This assumes you have the source code to all shared objects:
Provided there are no name space conflicts (which there should not be if the two co-exist as it is), it would not be too terribly hard to build them into one shared object.
If the shared libraries themselves depend on code from another library, order is going to matter. The real work is just getting the dependencies worked out in the makefile. I've never seen circular dependencies in SO's successfully link, so I doubt that you have them to begin with. I.e. foo() depends on bar() which depends on foo().
I've done this several times, though the libraries themselves were trivial. I took parts from ustr (string handler), a configuration file handler, some other custom parsers and other utility functions and created a custom mash up.
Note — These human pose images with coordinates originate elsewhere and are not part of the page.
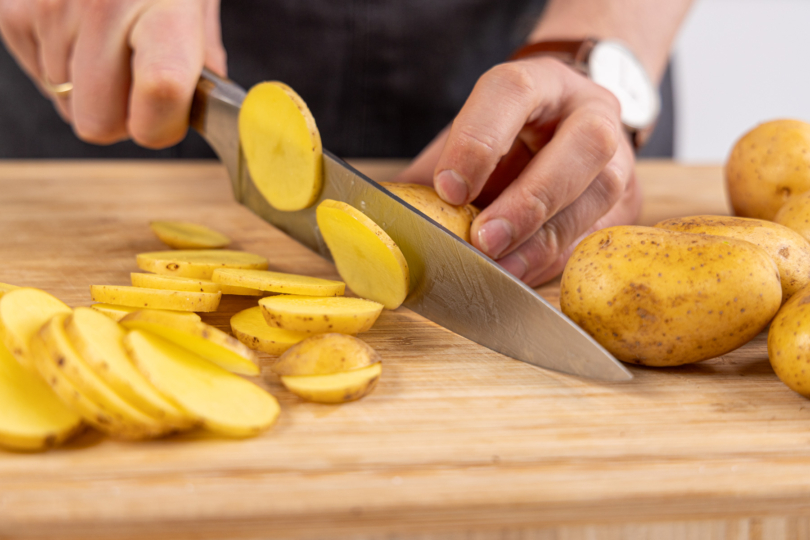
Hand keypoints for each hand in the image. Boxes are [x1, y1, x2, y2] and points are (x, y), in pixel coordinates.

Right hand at [0, 0, 225, 147]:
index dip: (163, 123)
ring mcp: (45, 9)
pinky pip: (40, 77)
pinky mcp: (10, 13)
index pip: (161, 92)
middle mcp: (98, 6)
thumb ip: (202, 57)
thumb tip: (201, 109)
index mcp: (162, 5)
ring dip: (92, 89)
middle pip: (98, 123)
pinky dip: (63, 65)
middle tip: (137, 82)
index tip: (171, 114)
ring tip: (109, 41)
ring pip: (67, 105)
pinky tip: (80, 31)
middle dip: (121, 116)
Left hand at [395, 57, 641, 286]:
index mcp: (540, 82)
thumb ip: (431, 172)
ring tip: (498, 269)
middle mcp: (588, 111)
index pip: (513, 93)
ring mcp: (617, 156)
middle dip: (530, 198)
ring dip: (543, 240)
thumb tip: (380, 213)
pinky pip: (595, 234)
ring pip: (598, 194)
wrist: (562, 128)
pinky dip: (551, 260)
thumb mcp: (470, 136)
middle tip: (484, 239)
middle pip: (583, 144)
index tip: (448, 188)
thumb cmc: (505, 134)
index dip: (479, 140)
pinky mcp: (624, 201)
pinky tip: (517, 275)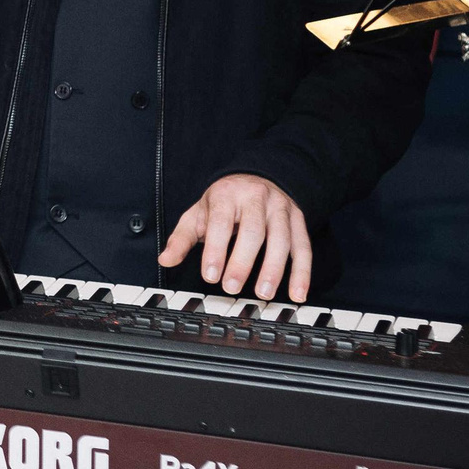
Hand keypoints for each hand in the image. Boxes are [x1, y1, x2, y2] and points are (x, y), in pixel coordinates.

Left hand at [158, 173, 311, 301]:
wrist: (258, 176)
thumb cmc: (225, 201)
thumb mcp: (199, 213)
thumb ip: (183, 238)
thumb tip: (165, 260)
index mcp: (227, 195)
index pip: (221, 222)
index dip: (216, 249)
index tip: (210, 274)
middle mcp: (256, 198)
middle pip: (253, 231)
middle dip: (242, 261)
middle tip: (232, 287)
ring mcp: (280, 208)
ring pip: (281, 239)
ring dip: (274, 269)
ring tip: (263, 293)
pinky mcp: (298, 220)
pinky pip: (303, 247)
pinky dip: (302, 272)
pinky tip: (297, 292)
The real pain is bringing in upstream improvements to each once you have combined them, however I'm not sure if that's an issue for you.
So if you have:
libfoo.so: $(LIB_FOO_OBJECTS) $(LIB_BAR_OBJECTS) $(LIBFOOBAR_OBJECTS)
Where:
LIB_FOO_OBJECTS =
$(libfoo)/foo.o
$(libfoo)/strings.o
LIB_BAR_OBJECTS =
$(libbar)/bar.o
....
... and the order is correct .. the rest is pretty easy. Note I didn't show header deps, everyone does that a little differently. They are important when making mash-ups though, as you'd probably want to avoid recompiling the whole library every time one header changes.
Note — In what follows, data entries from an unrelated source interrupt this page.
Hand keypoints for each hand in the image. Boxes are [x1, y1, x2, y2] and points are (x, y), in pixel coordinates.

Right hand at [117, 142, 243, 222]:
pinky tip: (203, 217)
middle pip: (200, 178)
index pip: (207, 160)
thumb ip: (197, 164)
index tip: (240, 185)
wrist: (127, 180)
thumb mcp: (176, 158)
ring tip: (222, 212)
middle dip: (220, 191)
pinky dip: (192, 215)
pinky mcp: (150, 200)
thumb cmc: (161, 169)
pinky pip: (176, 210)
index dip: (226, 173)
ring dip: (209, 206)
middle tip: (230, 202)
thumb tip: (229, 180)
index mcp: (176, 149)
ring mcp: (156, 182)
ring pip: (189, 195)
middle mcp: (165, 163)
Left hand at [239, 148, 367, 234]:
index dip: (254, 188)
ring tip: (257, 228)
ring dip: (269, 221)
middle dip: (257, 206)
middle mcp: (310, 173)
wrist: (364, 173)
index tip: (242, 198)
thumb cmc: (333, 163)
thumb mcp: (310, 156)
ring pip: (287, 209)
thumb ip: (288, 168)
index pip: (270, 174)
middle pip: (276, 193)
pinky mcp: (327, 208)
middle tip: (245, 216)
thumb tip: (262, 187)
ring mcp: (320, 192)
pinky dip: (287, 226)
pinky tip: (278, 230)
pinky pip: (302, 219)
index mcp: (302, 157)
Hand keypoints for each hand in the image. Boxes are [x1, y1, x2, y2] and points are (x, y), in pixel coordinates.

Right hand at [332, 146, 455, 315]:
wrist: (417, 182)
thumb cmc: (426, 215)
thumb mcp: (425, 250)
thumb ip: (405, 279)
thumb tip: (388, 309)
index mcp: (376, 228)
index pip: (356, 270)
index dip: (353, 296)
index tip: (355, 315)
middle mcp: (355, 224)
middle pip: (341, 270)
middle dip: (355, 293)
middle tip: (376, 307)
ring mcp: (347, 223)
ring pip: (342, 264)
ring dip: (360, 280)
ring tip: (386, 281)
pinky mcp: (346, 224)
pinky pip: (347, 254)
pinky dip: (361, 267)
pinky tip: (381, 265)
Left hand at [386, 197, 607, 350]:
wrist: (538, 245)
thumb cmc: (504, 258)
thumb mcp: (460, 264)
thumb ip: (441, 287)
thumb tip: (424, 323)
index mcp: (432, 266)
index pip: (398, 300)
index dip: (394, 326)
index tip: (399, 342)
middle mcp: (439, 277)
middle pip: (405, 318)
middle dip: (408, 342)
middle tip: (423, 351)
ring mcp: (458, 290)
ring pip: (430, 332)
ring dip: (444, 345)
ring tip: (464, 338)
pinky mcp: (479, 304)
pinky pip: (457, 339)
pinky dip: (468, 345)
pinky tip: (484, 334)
NB: If all three projects are using autotools .. your task just got exponentially easier (or harder) depending.
If you DON'T have the source code
If there is a static version of each library, you may be able to extract the objects and use them. I.e.:
$ cp /usr/lib/foo.a ./foo.a
$ ar x foo.a
$ gcc -fPIC -shared *.o -o foo.so
Of course its quite a bit more involved than illustrated.
I have never tried that and don't know how to handle SOs that have main() when it comes to linking in that case.